The Trump administration is certainly giving us an education in the varieties of wannabe manliness.

There is the slovenly "I don't care what you think" manliness of chief strategist Steve Bannon. There's the look-at-me-I-can-curse manliness that former communications director Anthony Scaramucci learned from Glengarry Glen Ross. There is the affirmation-hungry "I long to be the man my father was" parody of manliness performed by Mr Donald Trump Jr. There are all those authentically manly Marine generals President Donald Trump hires to supplement his own. There's Mr Trump's man-crush on Russian President Vladimir Putin and the firing of insufficiently manly Mr Reince Priebus.

With this crowd, it's man-craving all the way down.

It's worth remembering, when we are surrounded by all this thrusting masculinity, what substantive manliness once looked like. For example, 2,400 years ago the Greeks had a more fully developed vision of manliness than anything we see in or around the White House today.

Greek manliness started from a different place than ours does now. For the ancient Greeks, it would have been incomprehensible to count yourself an alpha male simply because you can run a trading floor or sell an apartment because you gilded a faucet handle.

For them, real men defended or served their city, or performed some noble public service. Braying after money was the opposite of manliness. For the Greeks, that was just avariciousness, an activity that shrunk you down into a people-pleasing marketer or hollowed you out because you pursued hollow things.

The Greeks admired what you might call spiritedness. The spirited man defies death in battle, performs deeds of honour and is respected by those whose esteem is worth having.


When Senator John McCain flipped his thumb down on the healthcare Bill, he offered one version of manliness trumping another. PHOTO: REUTERS

The classical Greek concept of manliness emphasises certain traits. The bedrock virtue is courage. The manly man puts himself on the line and risks death and criticism. The manly man is assertive. He does not hang back but instead wades into any fray. The manly man is competitive. He looks for ways to compete with others, to demonstrate his prowess and to be the best. The manly man is self-confident. He knows his own worth. But he is also touchy. He is outraged if others do not grant him the honour that is his due.

That version of manliness gave Greece its dynamism. But the Greeks came to understand the problem with manly men. They are hard to live with. They are constantly picking fights and engaging in peacock displays. Take the savage feuding that marks the Trump White House and put it on steroids and you get some idea of Greek culture. The Greek tragedies describe cycles of revenge and counter-revenge as manly men and women wreak death and destruction on each other.

So the Greeks took manliness to the next level. On top of the honour code, they gave us the concept of magnanimity. Pericles is the perfect magnanimous man (and in America, George Washington and George Marshall were his heirs). The magnanimous leader possesses all the spirited traits described above, but he uses his traits not just to puff himself up but to create a just political order.

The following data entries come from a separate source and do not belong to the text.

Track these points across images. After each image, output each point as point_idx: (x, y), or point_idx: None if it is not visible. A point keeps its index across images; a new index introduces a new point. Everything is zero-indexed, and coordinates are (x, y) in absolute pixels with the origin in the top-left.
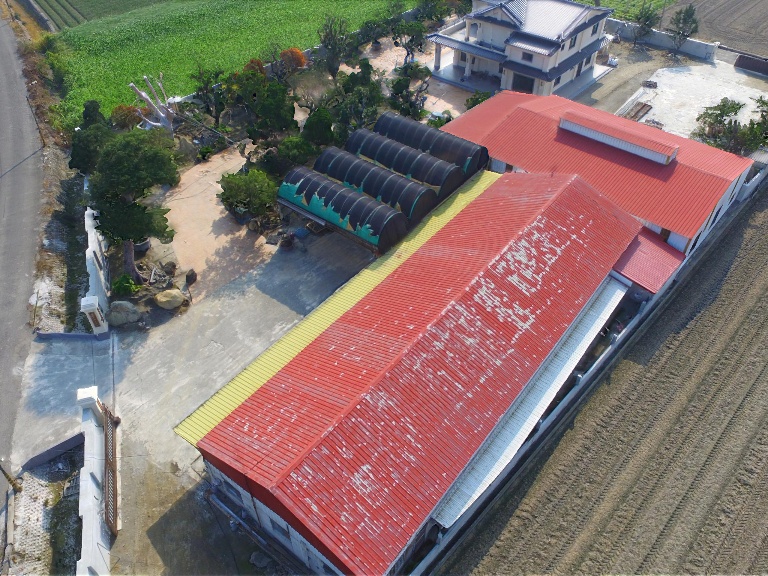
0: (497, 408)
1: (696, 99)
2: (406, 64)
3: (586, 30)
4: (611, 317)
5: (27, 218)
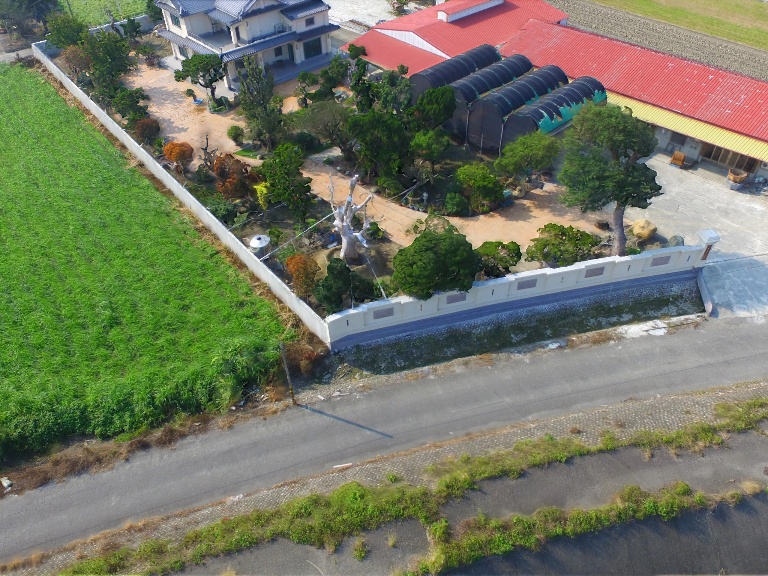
0: None
1: (346, 7)
2: (223, 98)
3: None
4: None
5: (504, 375)
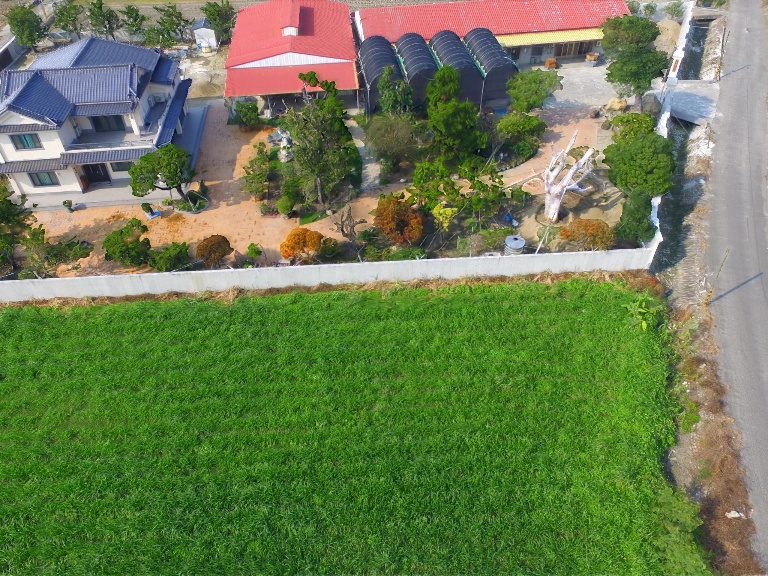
0: None
1: None
2: (194, 192)
3: None
4: None
5: (723, 209)
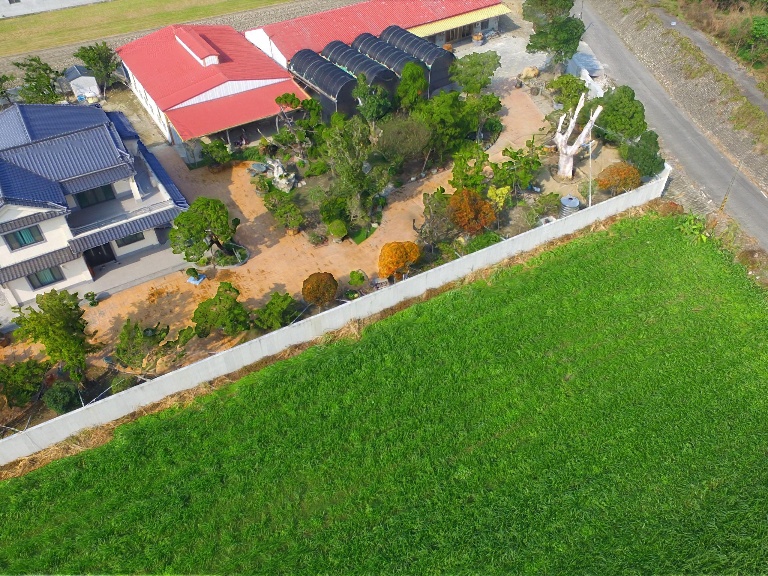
0: None
1: None
2: (230, 243)
3: None
4: None
5: (670, 136)
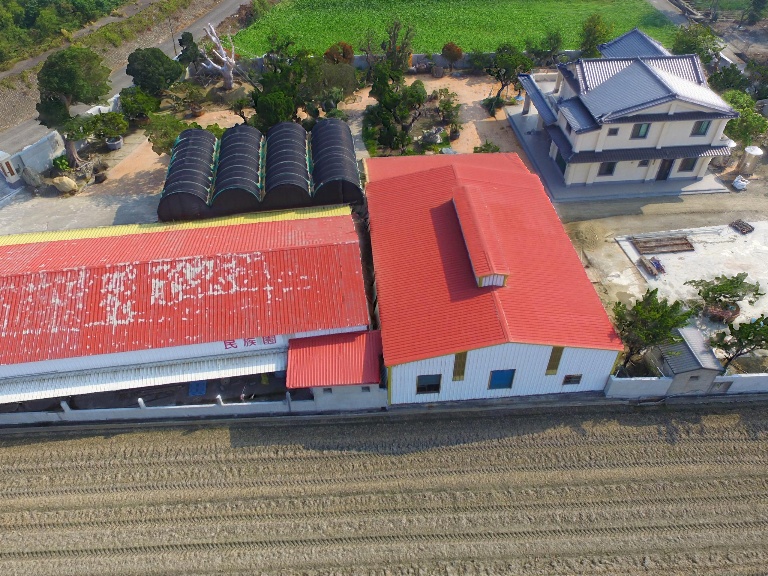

The magnanimous man tries to master the profession of statecraft because he believes, with the Athenian ruler Solon, that the well-governed city "makes all things wise and perfect in the world of men". The magnanimous leader tries to beautify his city, to arouse people's pride in and love for it. He encourages citizens to get involved in great civic projects that will give their lives meaning and allow everybody to partake in the heroic action that was once reserved for the aristocratic few.

The magnanimous man has a certain style. He is a bit aloof, marked more by gravitas than familiarity. He shows perfect self-control because he has mastered his passions. He does not show his vulnerability. His relationships are not reciprocal. He is eager to grant favours but is ashamed of receiving them. His personal life can wither because he has devoted himself to disinterested public service.

The magnanimous man believes that politics practised well is the noblest of all professions. No other arena requires as much wisdom, tenacity, foresight and empathy. No other field places such stress on conversation and persuasion. The English word "idiot" comes from the ancient Greek word for the person who is uninterested in politics but capable only of running his or her own private affairs.

Today, we're in a crisis of masculinity. Some men are unable to compete in schools and in labour markets because the stereotype of what is considered "man's work" is so narrow. In the White House, we have phoney manliness run amok.

But we still have all these older models to draw from. Of all the politicians I've covered, Senator John McCain comes closest to the old magnanimous ideal. Last week, when he went to the Senate and flipped his thumb down on the pretzelled-up healthcare Bill, we saw one version of manliness trumping another. And when new Chief of Staff John Kelly elbowed out Mr Scaramucci, one version of manliness replaced another.

The old virtues aren't totally lost. So there's hope.